Run the same proxy against the docker-compose sandbox backend (SANDBOX_BACKEND=docker). The proxy core, gate logic, Approval Service, chat UI, and policy layer are unchanged from Phases 1–4 — this phase is exclusively the infrastructure delta: a Docker-events- based identity-resolver source slotting into the Phase 1 interface, shared-volume CA distribution, the same firewall-init.sh bootstrap script run as the docker container's entrypoint wrapper instead of as a K8s initContainer, and the proxy delivered as a compose service.

Phase 1 lands the swappable interfaces (SandboxIPLookup, CAStore, the SANDBOX_PROXY_BOOTSTRAP_MODE switch in firewall-init.sh) so this phase is a slot-in rather than a refactor of shared modules.
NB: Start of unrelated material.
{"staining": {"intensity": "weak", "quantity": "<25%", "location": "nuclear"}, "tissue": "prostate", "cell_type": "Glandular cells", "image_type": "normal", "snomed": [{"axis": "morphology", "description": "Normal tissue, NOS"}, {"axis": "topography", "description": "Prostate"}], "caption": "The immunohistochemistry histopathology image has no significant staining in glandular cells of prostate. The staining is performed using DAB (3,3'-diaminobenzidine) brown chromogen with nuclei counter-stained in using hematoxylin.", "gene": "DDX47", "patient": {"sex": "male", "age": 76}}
Deliverable: docker-compose Craft deployments get the same gating behavior as K8s.

Open Decisions

None outstanding. The action-kind taxonomy is locked in Phase 4 T4.2.

Risks

  • Two-replica K8s proxy is not full HA; docker-compose ships single-instance. v0 K8s ships replicas: 2 so a rolling deploy or single-replica crash doesn't take down all egress — the survivor keeps accepting new connections. In-flight flows on a crashed replica still drop without resumption; the user re-prompts. The docker-compose deploy (Phase 5) ships single-instance; the same crash drops in-flight flows and briefly refuses new connections until restart: unless-stopped brings the proxy back. True HA (cross-replica flow handoff) is a future workstream for both backends.
  • Structured-error guarantee depends on SDK socket timeouts. The proxy returns 403 not_authorized cleanly when its 180s wait fires first. For SDKs (or agent code) that set socket timeouts shorter than 180s, the sandbox-side client closes the connection first and the agent sees a generic transport error instead of a structured response. The LLM handles both — transport errors are common — but the signal is less specific. The approval row is still marked terminal in either case. Accepted for v0; UX must make the notification noticeable so users decide before any timeout fires.
  • Bash-tool harness timeout is a third bound. When the agent issues HTTPS via curl or similar through opencode's bash tool, the harness kills the spawned process at its own timeout (default needs verification; likely 60–120s). That timer dominates the proxy's 180s wait for any bash-mediated request. Mitigations: raise opencode's bash-tool default timeout to ≥240s so the proxy wait dominates, and instruct the agent in its system prompt to set a generous explicit timeout on gated calls.
  • Trust-store fragmentation. Each non-system-trust-store SDK in the sandbox needs explicit env-var configuration to honor the proxy CA. Untested SDKs fail closed at the in-pod iptables lockdown. Onboarding a new gated SDK requires per-SDK verification.
  • Policy complexity creep. Two-layer policy (developer-defined actions
    • admin per-action settings) is the right v0 model. Resist tier additions ("team-level," "project-level") without a clear product driver, and gate the user-level layer on a real customer signal.

Future Work

  • User-level policy overrides. Per-user per-action prefs layered over the org policy; UI for users to opt into "always allow" within the admin's bounds. Schema in v0 is built to accept this without rework.
  • Secret injection — next workstream on the same proxy; closes the bash-bypass loophole.
  • Opencode-native tool gating via ACP request_permission for destructive bash and file operations.
  • Resumability of orphaned approvals — picking up an in-flight approval whose proxy replica died. Requires cross-replica state for the flow.
  • Higher-replica proxy + IP-lookup caching + Redis pool sizing — further scaling work tracked separately.
  • Local-sandbox support if/when local Craft needs gating.